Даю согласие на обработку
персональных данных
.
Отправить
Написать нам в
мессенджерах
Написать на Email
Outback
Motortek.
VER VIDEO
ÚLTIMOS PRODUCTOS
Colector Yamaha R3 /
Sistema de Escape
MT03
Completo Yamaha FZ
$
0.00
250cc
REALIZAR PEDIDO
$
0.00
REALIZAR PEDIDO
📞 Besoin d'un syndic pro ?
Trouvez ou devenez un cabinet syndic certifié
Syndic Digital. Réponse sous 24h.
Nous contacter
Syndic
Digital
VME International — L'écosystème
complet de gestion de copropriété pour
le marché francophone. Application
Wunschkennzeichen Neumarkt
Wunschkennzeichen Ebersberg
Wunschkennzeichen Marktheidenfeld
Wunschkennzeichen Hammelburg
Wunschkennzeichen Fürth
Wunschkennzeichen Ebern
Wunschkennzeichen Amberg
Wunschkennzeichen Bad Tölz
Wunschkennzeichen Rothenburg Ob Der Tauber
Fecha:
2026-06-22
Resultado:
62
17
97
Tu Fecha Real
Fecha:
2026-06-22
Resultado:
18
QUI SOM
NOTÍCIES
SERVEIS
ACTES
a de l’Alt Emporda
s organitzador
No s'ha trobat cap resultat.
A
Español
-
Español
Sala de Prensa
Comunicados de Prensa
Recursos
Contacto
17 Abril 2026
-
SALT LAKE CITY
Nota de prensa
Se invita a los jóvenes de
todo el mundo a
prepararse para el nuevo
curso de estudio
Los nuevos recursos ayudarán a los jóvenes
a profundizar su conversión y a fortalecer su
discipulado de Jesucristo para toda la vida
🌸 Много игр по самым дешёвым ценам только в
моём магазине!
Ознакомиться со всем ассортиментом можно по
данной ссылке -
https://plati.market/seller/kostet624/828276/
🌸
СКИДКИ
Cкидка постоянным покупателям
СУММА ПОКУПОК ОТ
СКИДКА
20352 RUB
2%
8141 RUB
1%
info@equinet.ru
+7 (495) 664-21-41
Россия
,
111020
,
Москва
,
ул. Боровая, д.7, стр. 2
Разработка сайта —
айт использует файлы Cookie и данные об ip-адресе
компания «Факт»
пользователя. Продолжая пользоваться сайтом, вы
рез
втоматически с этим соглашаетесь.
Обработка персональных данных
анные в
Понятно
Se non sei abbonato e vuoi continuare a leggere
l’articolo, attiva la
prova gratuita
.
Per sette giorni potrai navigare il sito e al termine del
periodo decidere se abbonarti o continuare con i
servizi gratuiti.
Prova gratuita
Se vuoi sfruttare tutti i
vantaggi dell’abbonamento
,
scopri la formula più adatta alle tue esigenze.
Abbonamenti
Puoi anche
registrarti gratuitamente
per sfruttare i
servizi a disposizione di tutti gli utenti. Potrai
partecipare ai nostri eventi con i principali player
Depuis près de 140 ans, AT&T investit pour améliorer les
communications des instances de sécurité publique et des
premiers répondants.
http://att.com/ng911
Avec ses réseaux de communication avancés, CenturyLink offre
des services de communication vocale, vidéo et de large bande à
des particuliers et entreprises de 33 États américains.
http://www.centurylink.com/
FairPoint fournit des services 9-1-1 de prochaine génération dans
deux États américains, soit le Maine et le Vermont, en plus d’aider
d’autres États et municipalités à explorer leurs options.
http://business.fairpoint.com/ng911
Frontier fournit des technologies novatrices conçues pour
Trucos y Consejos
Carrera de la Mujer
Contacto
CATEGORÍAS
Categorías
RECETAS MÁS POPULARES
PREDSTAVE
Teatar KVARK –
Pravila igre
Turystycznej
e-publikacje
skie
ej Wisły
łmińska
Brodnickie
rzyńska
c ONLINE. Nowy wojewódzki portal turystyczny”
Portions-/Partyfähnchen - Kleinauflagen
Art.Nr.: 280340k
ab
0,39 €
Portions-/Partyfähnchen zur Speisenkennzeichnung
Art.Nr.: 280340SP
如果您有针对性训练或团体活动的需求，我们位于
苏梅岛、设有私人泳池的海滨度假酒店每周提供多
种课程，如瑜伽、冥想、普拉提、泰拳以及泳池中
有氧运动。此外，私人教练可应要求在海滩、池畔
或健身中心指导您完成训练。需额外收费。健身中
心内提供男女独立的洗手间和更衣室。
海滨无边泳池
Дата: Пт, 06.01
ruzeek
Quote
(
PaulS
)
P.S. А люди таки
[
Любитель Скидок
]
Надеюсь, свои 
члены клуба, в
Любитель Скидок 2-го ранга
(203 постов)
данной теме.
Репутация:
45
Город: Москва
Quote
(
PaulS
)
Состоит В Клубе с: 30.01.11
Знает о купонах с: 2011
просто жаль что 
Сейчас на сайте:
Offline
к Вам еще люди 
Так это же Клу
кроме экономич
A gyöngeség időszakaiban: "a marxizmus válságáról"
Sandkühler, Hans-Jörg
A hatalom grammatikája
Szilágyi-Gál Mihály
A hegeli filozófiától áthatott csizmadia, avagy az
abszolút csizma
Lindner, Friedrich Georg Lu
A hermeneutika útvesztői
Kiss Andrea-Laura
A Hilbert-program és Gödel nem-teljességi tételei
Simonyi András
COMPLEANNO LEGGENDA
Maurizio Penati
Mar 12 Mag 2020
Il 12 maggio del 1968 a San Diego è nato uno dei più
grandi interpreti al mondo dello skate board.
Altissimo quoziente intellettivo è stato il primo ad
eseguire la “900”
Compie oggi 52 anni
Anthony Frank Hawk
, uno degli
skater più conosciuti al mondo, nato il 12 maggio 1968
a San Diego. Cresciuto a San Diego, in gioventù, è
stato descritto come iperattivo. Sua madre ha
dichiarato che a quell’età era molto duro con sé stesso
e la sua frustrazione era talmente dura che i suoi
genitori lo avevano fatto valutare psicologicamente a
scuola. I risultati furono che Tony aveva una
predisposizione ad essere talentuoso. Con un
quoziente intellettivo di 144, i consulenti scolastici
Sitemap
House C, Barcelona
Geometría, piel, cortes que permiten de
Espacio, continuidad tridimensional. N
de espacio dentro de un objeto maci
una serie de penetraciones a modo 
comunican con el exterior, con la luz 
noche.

==================================================

TO-DO ITEM :: Reproduce, line for line and without alteration, the full text of every entry above.

WRITTEN ANSWER ::
Даю согласие на обработку
персональных данных
.
Отправить
Написать нам в
мессенджерах
Написать на Email
Outback
Motortek.
VER VIDEO
ÚLTIMOS PRODUCTOS
Colector Yamaha R3 /
Sistema de Escape
MT03
Completo Yamaha FZ
$
0.00
250cc
REALIZAR PEDIDO
$
0.00
REALIZAR PEDIDO
📞 Besoin d'un syndic pro ?
Trouvez ou devenez un cabinet syndic certifié
Syndic Digital. Réponse sous 24h.
Nous contacter
Syndic
Digital
VME International — L'écosystème
complet de gestion de copropriété pour
le marché francophone. Application
Wunschkennzeichen Neumarkt
Wunschkennzeichen Ebersberg
Wunschkennzeichen Marktheidenfeld
Wunschkennzeichen Hammelburg
Wunschkennzeichen Fürth
Wunschkennzeichen Ebern
Wunschkennzeichen Amberg
Wunschkennzeichen Bad Tölz
Wunschkennzeichen Rothenburg Ob Der Tauber
Fecha:
2026-06-22
Resultado:
62
17
97
Tu Fecha Real
Fecha:
2026-06-22
Resultado:
18
QUI SOM
NOTÍCIES
SERVEIS
ACTES
a de l’Alt Emporda
s organitzador
No s'ha trobat cap resultat.
A
Español
-
Español
Sala de Prensa
Comunicados de Prensa
Recursos
Contacto
17 Abril 2026
-
SALT LAKE CITY
Nota de prensa
Se invita a los jóvenes de
todo el mundo a
prepararse para el nuevo
curso de estudio
Los nuevos recursos ayudarán a los jóvenes
a profundizar su conversión y a fortalecer su
discipulado de Jesucristo para toda la vida
🌸 Много игр по самым дешёвым ценам только в
моём магазине!
Ознакомиться со всем ассортиментом можно по
данной ссылке -
https://plati.market/seller/kostet624/828276/
🌸
СКИДКИ
Cкидка постоянным покупателям
СУММА ПОКУПОК ОТ
СКИДКА
20352 RUB
2%
8141 RUB
1%
info@equinet.ru
+7 (495) 664-21-41
Россия
,
111020
,
Москва
,
ул. Боровая, д.7, стр. 2
Разработка сайта —
айт использует файлы Cookie и данные об ip-адресе
компания «Факт»
пользователя. Продолжая пользоваться сайтом, вы
рез
втоматически с этим соглашаетесь.
Обработка персональных данных
анные в
Понятно
Se non sei abbonato e vuoi continuare a leggere
l’articolo, attiva la
prova gratuita
.
Per sette giorni potrai navigare il sito e al termine del
periodo decidere se abbonarti o continuare con i
servizi gratuiti.
Prova gratuita
Se vuoi sfruttare tutti i
vantaggi dell’abbonamento
,
scopri la formula più adatta alle tue esigenze.
Abbonamenti
Puoi anche
registrarti gratuitamente
per sfruttare i
servizi a disposizione di tutti gli utenti. Potrai
partecipare ai nostri eventi con i principali player
Depuis près de 140 ans, AT&T investit pour améliorer les
communications des instances de sécurité publique et des
premiers répondants.
http://att.com/ng911
Avec ses réseaux de communication avancés, CenturyLink offre
des services de communication vocale, vidéo et de large bande à
des particuliers et entreprises de 33 États américains.
http://www.centurylink.com/
FairPoint fournit des services 9-1-1 de prochaine génération dans
deux États américains, soit le Maine et le Vermont, en plus d’aider
d’autres États et municipalités à explorer leurs options.
http://business.fairpoint.com/ng911
Frontier fournit des technologies novatrices conçues pour
Trucos y Consejos
Carrera de la Mujer
Contacto
CATEGORÍAS
Categorías
RECETAS MÁS POPULARES
PREDSTAVE
Teatar KVARK –
Pravila igre
Turystycznej
e-publikacje
skie
ej Wisły
łmińska
Brodnickie
rzyńska
c ONLINE. Nowy wojewódzki portal turystyczny”
Portions-/Partyfähnchen - Kleinauflagen
Art.Nr.: 280340k
ab
0,39 €
Portions-/Partyfähnchen zur Speisenkennzeichnung
Art.Nr.: 280340SP
如果您有针对性训练或团体活动的需求，我们位于
苏梅岛、设有私人泳池的海滨度假酒店每周提供多
种课程，如瑜伽、冥想、普拉提、泰拳以及泳池中
有氧运动。此外，私人教练可应要求在海滩、池畔
或健身中心指导您完成训练。需额外收费。健身中
心内提供男女独立的洗手间和更衣室。
海滨无边泳池
Дата: Пт, 06.01
ruzeek
Quote
(
PaulS
)
P.S. А люди таки
[
Любитель Скидок
]
Надеюсь, свои 
члены клуба, в
Любитель Скидок 2-го ранга
(203 постов)
данной теме.
Репутация:
45
Город: Москва
Quote
(
PaulS
)
Состоит В Клубе с: 30.01.11
Знает о купонах с: 2011
просто жаль что 
Сейчас на сайте:
Offline
к Вам еще люди 
Так это же Клу
кроме экономич
A gyöngeség időszakaiban: "a marxizmus válságáról"
Sandkühler, Hans-Jörg
A hatalom grammatikája
Szilágyi-Gál Mihály
A hegeli filozófiától áthatott csizmadia, avagy az
abszolút csizma
Lindner, Friedrich Georg Lu
A hermeneutika útvesztői
Kiss Andrea-Laura
A Hilbert-program és Gödel nem-teljességi tételei
Simonyi András
COMPLEANNO LEGGENDA
Maurizio Penati
Mar 12 Mag 2020
Il 12 maggio del 1968 a San Diego è nato uno dei più
grandi interpreti al mondo dello skate board.
Altissimo quoziente intellettivo è stato il primo ad
eseguire la “900”
Compie oggi 52 anni
Anthony Frank Hawk
, uno degli
skater più conosciuti al mondo, nato il 12 maggio 1968
a San Diego. Cresciuto a San Diego, in gioventù, è
stato descritto come iperattivo. Sua madre ha
dichiarato che a quell’età era molto duro con sé stesso
e la sua frustrazione era talmente dura che i suoi
genitori lo avevano fatto valutare psicologicamente a
scuola. I risultati furono che Tony aveva una
predisposizione ad essere talentuoso. Con un
quoziente intellettivo di 144, i consulenti scolastici
Sitemap
House C, Barcelona
Geometría, piel, cortes que permiten de
Espacio, continuidad tridimensional. N
de espacio dentro de un objeto maci
una serie de penetraciones a modo 
comunican con el exterior, con la luz 
noche.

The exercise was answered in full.